Mehr Waffen in Konfliktgebiete

Kritik an Bundesregierung: Nur leichter Rückgang der Exportgenehmigungen

  • Olaf Standke
  • Lesedauer: 3 Min.

Die gute Nachricht ist: Die Bundesregierung hat 2017 etwas weniger Einzelgenehmigungen für die Ausfuhr von deutschen Kriegsgütern erteilt als im Jahr zuvor. Laut dem neuen Rüstungsexportbericht, der am Mittwoch in Berlin vom Bundeskabinett beraten und verabschiedet wurde, sank dieses Volumen von 6,85 Milliarden Euro auf 6,24 Milliarden. Das aber ist nach den beiden Rekordjahren 2016 und 2017 immer noch der dritthöchste jemals abgenickte Wert. Und es wurden sogar mehr Lieferungen für sogenannte Drittstaaten genehmigt, was bei Opposition wie Kirchen für scharfe Kritik sorgte. Wenn inzwischen 61 Prozent aller Ausfuhrgenehmigungen für diese Staatengruppe erteilt werden, sei das eine eklatante »Fehlentwicklung«, mit der die Bundesregierung gegen ihre eigenen Exportrichtlinien verstoße, so die Grünen-Abrüstungsexpertin Katja Keul.

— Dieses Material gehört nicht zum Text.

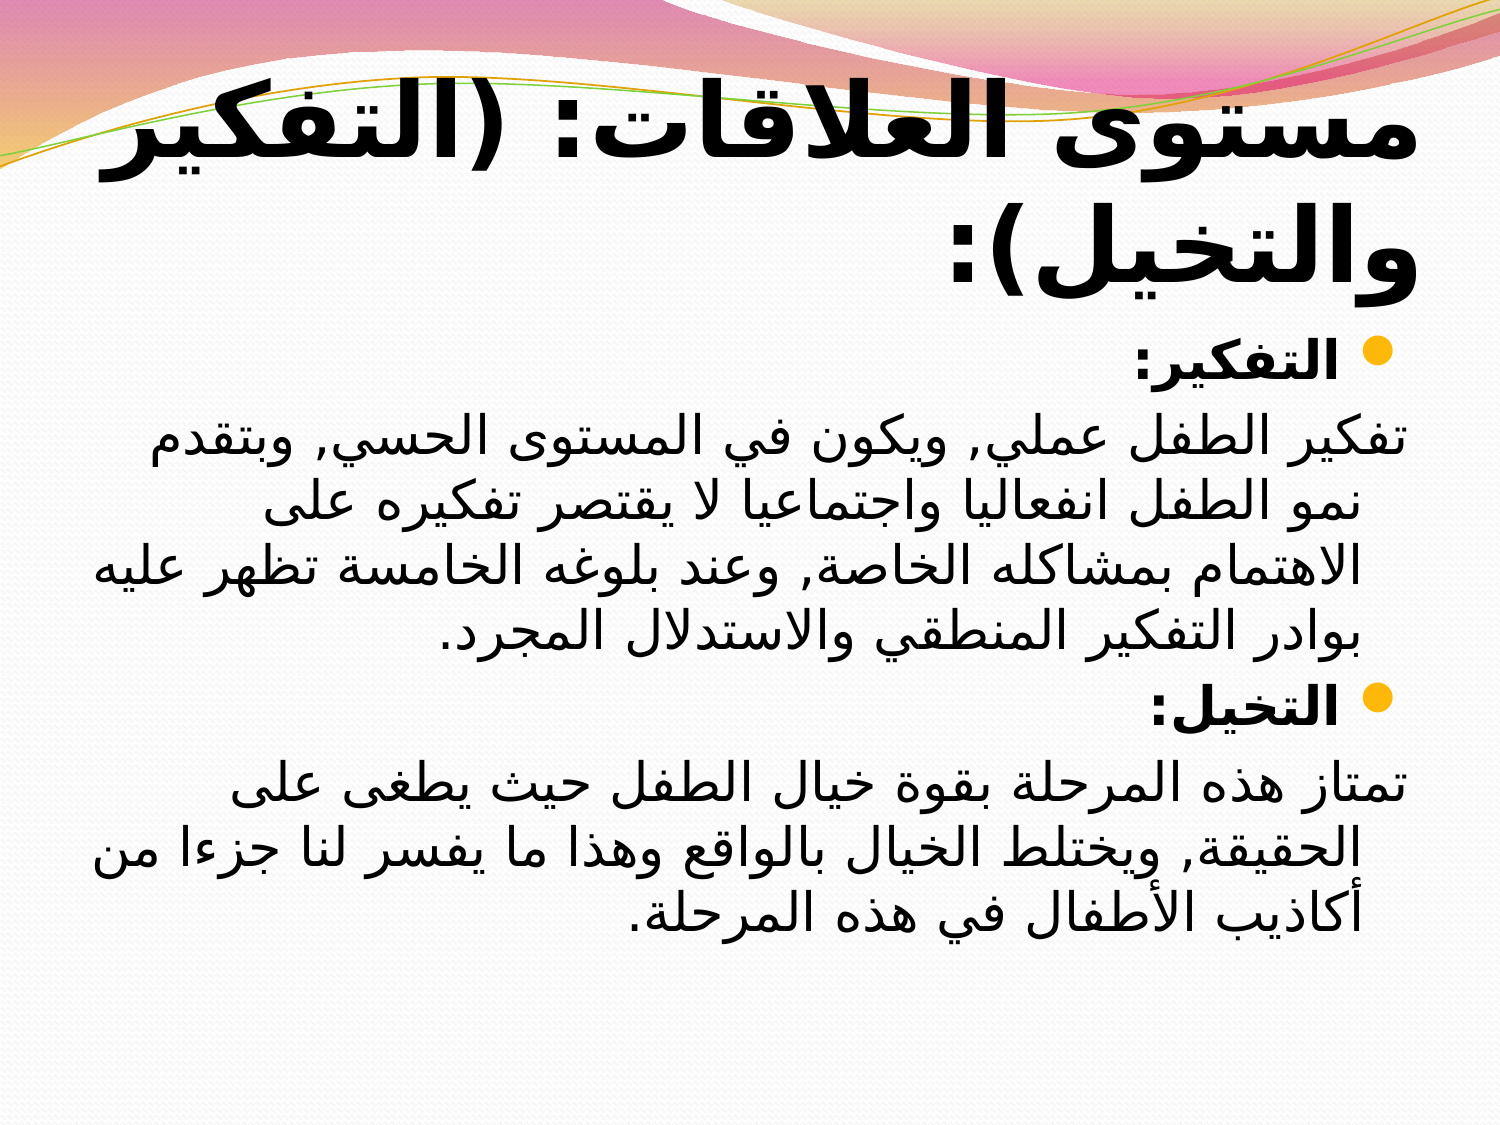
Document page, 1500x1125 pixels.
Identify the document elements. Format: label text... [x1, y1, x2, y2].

Diese Kritik wurde auch nicht durch die Tatsache gemildert, dass erstmals zwei sogenannte Post-Shipment-Kontrollen zum Endverbleib von Kleinwaffen in Indien und in den Vereinigten Arabischen Emiraten vorgenommen worden seien, wie das zuständige Wirtschaftsministerium wissen ließ. Zumal es auch bei den vollzogenen Exporten deutscher Kriegswaffen einen Zuwachs von 2,5 auf 2,65 Milliarden Euro gab.

Umstrittene Drittländer

Der Umfang der umstrittenen Liefergenehmigungen für Länder, die nicht der Europäischen Union oder der NATO angehören bzw. deren Mitgliedstaaten gleichgestellt sind, wiederum wuchs im vergangenen Jahr von 3,67 Milliarden Euro 2016 auf 3,8 Milliarden Euro. Das sei vor allem zwei größeren Marineprojekten geschuldet, einer Fregatte für Algerien und einem U-Boot für Ägypten, beides Staaten in Konflikt- und Krisenregionen. Gebilligt wurden auch Rüstungsexporte im Volumen von 152 Millionen Euro nach Saudi-Arabien, das an der Spitze einer Militärkoalition im Nachbarland Jemen Krieg gegen die schiitischen Huthi-Rebellen führt. Ist das die »restriktive und verantwortungsvolle Rüstungsexportpolitik«, die die Bundesregierung auch im jüngsten Bericht wieder für sich beansprucht? Algerien mit einem Volumen von rund 1,36 Milliarden Euro und Ägypten mit rund 708 Millionen Euro waren danach die Hauptempfängerländer, noch vor den NATO-Staaten Litauen und USA sowie Australien und Saudi-Arabien.

»Skandalös hohes Niveau«

Auch wenn dem Bericht zufolge u.a. Waffenlieferungen an die Türkei (4,85 Mrd. Euro), an China (2,89 Mrd. Euro) sowie an Irak (1,92 Mrd. Euro) abgelehnt worden seien, spricht die Linken-Fraktionsvize Sevim Dagdelen von einem »weiterhin skandalös hohen Niveau« der Rüstungsexporte. Der Ratsvorsitzende der Evangelischen Kirche in Deutschland (EKD), Bischof Heinrich Bedford-Strohm, erinnerte am Weltflüchtlingstag daran, dass Waffen weder Frieden noch zivile Zukunftsperspektiven schaffen würden, sondern Millionen Menschen in die Flucht trieben. Wie Amnesty International erklärte, hätten viele Länder, in die deutsche Waffen geliefert werden, eine »katastrophale Menschenrechtsbilanz«. Angesichts der weltweit wachsenden Zahl von Kriegen und gewaltsamen Konflikten haben die wichtigsten deutschen Friedensforschungsinstitute in ihrem soeben vorgelegen aktuellen Gutachten die Bundesregierung nachdrücklich aufgefordert, Waffenexporte zu reduzieren und sich stärker diplomatisch einzubringen, um dieser Entwicklung nachhaltig entgegenzuwirken.